AppAssure Pitfall, the Dreaded “Base Image”
The initial trouble ticket usually comes through as a problem with replication. Whether it’s an MSP alert or an onsite admin noticing that replication is out of date, a very large replication job (sometimes upwards of several terabytes) is gumming up the works. You log in to the AppAssure console, and immediately notice the lack of space on the repository. Uh-oh! We got a “base image.” When this happens to a smaller server, it can often go unnoticed. But when it happens on a server with a data volume of 1 TB or greater, watch out!
What is a base image?
A base image is a full VSS snapshot, compressed but not de-duplicated, of all the volumes on a given server. A base image is necessary as the initial “seed” of an agent server. From that initial base, all subsequent backups should be “incrementals,” meaning that they only reflect the changes in the server since the last successful backup. Along this line, a good “recovery point chain” will consist of a single base image followed by a string of incremental backups. But now, all of a sudden, you see a very large new base image in your chain, where you’d expect to see an incremental backup.
What can happen if I get a new base image of a very large volume?
In an AppAssure repository lacking space, the result can be catastrophic. It can entirely fill the repository, thereby stopping all backups and replications. In a repository with a moderate amount of space, it will likely only affect replications, but it will fill a great amount of the available free space, leaving you just one misstep away from calamity. In a repository with lots of space, the only ill effect is likely to be on replications to the remote core.
Why did I get a base image?
Unfortunately, many things can lead to a base image. They are impossible to entirely prevent or anticipate. According to Dell, here are the top ten reasons why a server might base:
An unexpected base image may be taken if:
- Dirty Shutdown of the agent. If the protected machine has a dirty shutdown, AppAssure will automatically take a new base to ensure that the recovery chain is not corrupted by any potential errors that the machine could have due to the dirty shutdown
- The driver log file has been deleted (AALog_*.log). The file is located at [drive letter]:\System Volume Information folder.
- The driver failover file (AAFailover.md) has been deleted. The file is located at [drive letter]:\System Volume Information folder.
- WARNING: Dell strongly discourages users from manipulating driver files without the help of a trained engineer.
- Driver logging was disabled due to some troubleshooting steps. This might occur if the assuremc. exe utility was used in the environment during possible troubleshooting steps.
- The AppAssure filter driver (AAFsFlt) was unloaded. By unloading the filter driver AppAssure is unable to track changes on the volume and must start over with a new changelog and base image.

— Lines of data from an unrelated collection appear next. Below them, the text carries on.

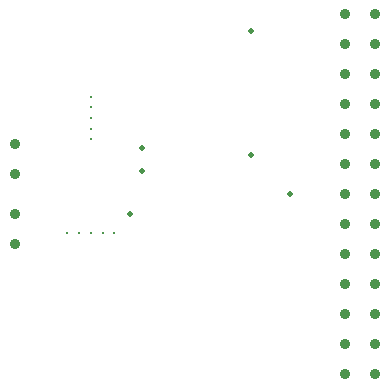
<source format=gbr>
%TF.GenerationSoftware,Altium Limited,Altium Designer,21.2.2 (38)*%
G04 Layer_Color=0*
%FSLAX45Y45*%
%MOMM*%
%TF.SameCoordinates,DC8D9031-FEEE-4EB9-A140-7D2FD38E5C7C*%
%TF.FilePolarity,Positive*%
%TF.FileFunction,Plated,1,2,PTH,Drill*%
%TF.Part,Single*%
G01*
G75*
%TA.AperFunction,ComponentDrill*%
%ADD33C,0.90000*%
%TA.AperFunction,ViaDrill,NotFilled*%
%ADD34C,0.50000*%
%ADD35C,0.30000*%
D33*
X230000Y1554000D02*
D03*
Y1300000D02*
D03*
Y1900000D02*
D03*
Y2154000D02*
D03*
X3031000Y3247000D02*
D03*
X3285000D02*
D03*
X3031000Y2993000D02*
D03*
X3285000D02*
D03*
X3031000Y2739000D02*
D03*
X3285000D02*
D03*
X3031000Y2485000D02*
D03*
X3285000D02*
D03*
X3031000Y2231000D02*
D03*
X3285000D02*
D03*
X3031000Y1977000D02*
D03*
X3285000D02*
D03*
X3031000Y1723000D02*
D03*
X3285000D02*
D03*
X3031000Y1469000D02*
D03*
X3285000D02*
D03*
X3031000Y1215000D02*
D03*
X3285000D02*
D03*
X3031000Y961000D02*
D03*
X3285000D02*
D03*
X3031000Y707000D02*
D03*
X3285000D02*
D03*
X3031000Y453000D02*
D03*
X3285000D02*
D03*
X3031000Y199000D02*
D03*
X3285000D02*
D03*
D34*
X2230000Y3110000D02*
D03*
X1310000Y2120000D02*
D03*
Y1920000D02*
D03*
X2560000Y1730000D02*
D03*
X2230000Y2060000D02*
D03*
X1210000Y1560000D02*
D03*
D35*
X880000Y2190000D02*
D03*
Y2280000D02*
D03*
Y2370000D02*
D03*
Y2460000D02*
D03*
Y2550000D02*
D03*
X675000Y1400000D02*
D03*
X775000D02*
D03*
X875000D02*
D03*
X975000D02*
D03*
X1075000D02*
D03*
%TF.MD5,fd84b4859aaa1b7cfd856e6006d1f6c8*%
M02*

</source>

- Amount of changes in the log file is too large and the system runs out of memory while building a map of the changed data. This can happen to large file-servers with significant amounts of data.
- The source volume currently under protection has been extended or shrunk after performing a rollback.

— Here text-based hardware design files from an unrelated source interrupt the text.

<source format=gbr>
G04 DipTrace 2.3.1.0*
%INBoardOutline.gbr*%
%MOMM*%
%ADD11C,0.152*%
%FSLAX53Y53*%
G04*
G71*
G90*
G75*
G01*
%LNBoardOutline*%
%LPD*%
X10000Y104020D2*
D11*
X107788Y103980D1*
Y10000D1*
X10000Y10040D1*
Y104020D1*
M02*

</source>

- A new encryption key was set for the agent. After the key has been added, a new base image will be taken.
- The encryption key has been removed for the agent. After removing the key, a new base image will be taken.
- The encryption key for the agent has been changed.

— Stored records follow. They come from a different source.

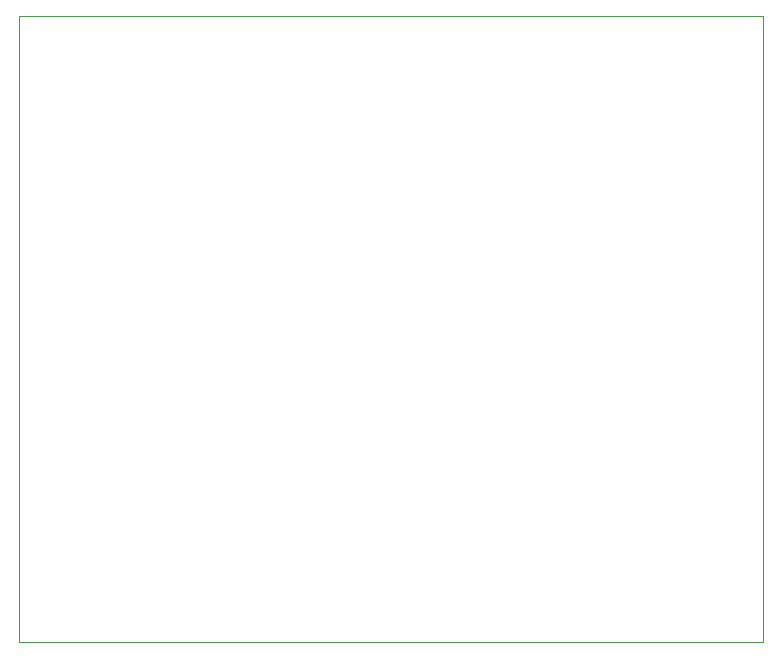
<source format=gm1>
%TF.GenerationSoftware,KiCad,Pcbnew,5.1.7-a382d34a8~88~ubuntu20.04.1*%
%TF.CreationDate,2021-07-04T15:14:18-05:00*%
%TF.ProjectId,led-backlight,6c65642d-6261-4636-9b6c-696768742e6b,rev?*%
%TF.SameCoordinates,Original*%
%TF.FileFunction,Profile,NP*%
%FSLAX46Y46*%
G04 Gerber Fmt 4.6, Leading zero omitted, Abs format (unit mm)*
G04 Created by KiCad (PCBNEW 5.1.7-a382d34a8~88~ubuntu20.04.1) date 2021-07-04 15:14:18*
%MOMM*%
%LPD*%
G01*
G04 APERTURE LIST*
%TA.AperFunction,Profile*%
%ADD10C,0.050000*%
%TD*%
G04 APERTURE END LIST*
D10*
X157000000Y-145000000D02*
X220000000Y-145000000D01*
X220000000Y-92000000D02*
X157000000Y-92000000D01*
X220000000Y-145000000D02*
X220000000Y-92000000D01*
X157000000Y-92000000D02*
X157000000Y-145000000D01*
M02*

</source>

What can I do if I get a base image?
Like many other things in life, an ounce of prevention is worth a pound of cure. In this case, the prevention methodology is to have an adequately sized repository to withstand a new base image of your largest protected server. As a rule of thumb, it’s best to figure out how much space you need to back everything up, then double it. With the cost of storage these days, this is probably within the reach of most customers considering AppAssure. But what if a base image event takes us by surprise and fills a repository? All you can do at that point is delete backups or add disks to your storage array (remembering to be consistent in that regard across all cores). Also, you will most likely need a large capacity USB drive in order to resume the agent replications to the remote core. Because of bandwidth limitations, base images of more than a terabyte will rarely cross the WAN successfully. In this case, you can copy the agent to the USB, ship the USB to the remote core, and consume it on the other end from there.